> **Your goal**
Output the full listing again without altering anything.

### Dataset entries

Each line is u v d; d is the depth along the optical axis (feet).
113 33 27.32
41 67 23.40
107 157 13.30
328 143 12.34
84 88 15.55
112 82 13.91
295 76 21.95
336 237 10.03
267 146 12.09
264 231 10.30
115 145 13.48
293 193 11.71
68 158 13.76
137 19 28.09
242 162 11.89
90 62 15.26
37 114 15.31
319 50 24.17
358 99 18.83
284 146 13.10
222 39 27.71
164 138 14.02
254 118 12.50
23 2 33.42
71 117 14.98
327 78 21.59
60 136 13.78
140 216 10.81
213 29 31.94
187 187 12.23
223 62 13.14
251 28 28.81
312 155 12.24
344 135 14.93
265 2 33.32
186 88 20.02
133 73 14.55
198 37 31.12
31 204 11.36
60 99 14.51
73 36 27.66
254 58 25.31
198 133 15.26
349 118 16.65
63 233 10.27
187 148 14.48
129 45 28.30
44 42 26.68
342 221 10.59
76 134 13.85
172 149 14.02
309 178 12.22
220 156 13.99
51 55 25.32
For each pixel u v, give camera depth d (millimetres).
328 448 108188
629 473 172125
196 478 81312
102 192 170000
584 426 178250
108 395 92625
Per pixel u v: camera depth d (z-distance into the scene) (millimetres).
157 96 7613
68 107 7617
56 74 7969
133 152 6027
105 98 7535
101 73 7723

######

> **Task solution**
Each line is u v d; d is the depth along the optical axis (feet).
113 33 27.32
41 67 23.40
107 157 13.30
328 143 12.34
84 88 15.55
112 82 13.91
295 76 21.95
336 237 10.03
267 146 12.09
264 231 10.30
115 145 13.48
293 193 11.71
68 158 13.76
137 19 28.09
242 162 11.89
90 62 15.26
37 114 15.31
319 50 24.17
358 99 18.83
284 146 13.10
222 39 27.71
164 138 14.02
254 118 12.50
23 2 33.42
71 117 14.98
327 78 21.59
60 136 13.78
140 216 10.81
213 29 31.94
187 187 12.23
223 62 13.14
251 28 28.81
312 155 12.24
344 135 14.93
265 2 33.32
186 88 20.02
133 73 14.55
198 37 31.12
31 204 11.36
60 99 14.51
73 36 27.66
254 58 25.31
198 133 15.26
349 118 16.65
63 233 10.27
187 148 14.48
129 45 28.30
44 42 26.68
342 221 10.59
76 134 13.85
172 149 14.02
309 178 12.22
220 156 13.99
51 55 25.32
For each pixel u v, give camera depth d (millimetres).
328 448 108188
629 473 172125
196 478 81312
102 192 170000
584 426 178250
108 395 92625
Per pixel u v: camera depth d (z-distance into the scene) (millimetres).
157 96 7613
68 107 7617
56 74 7969
133 152 6027
105 98 7535
101 73 7723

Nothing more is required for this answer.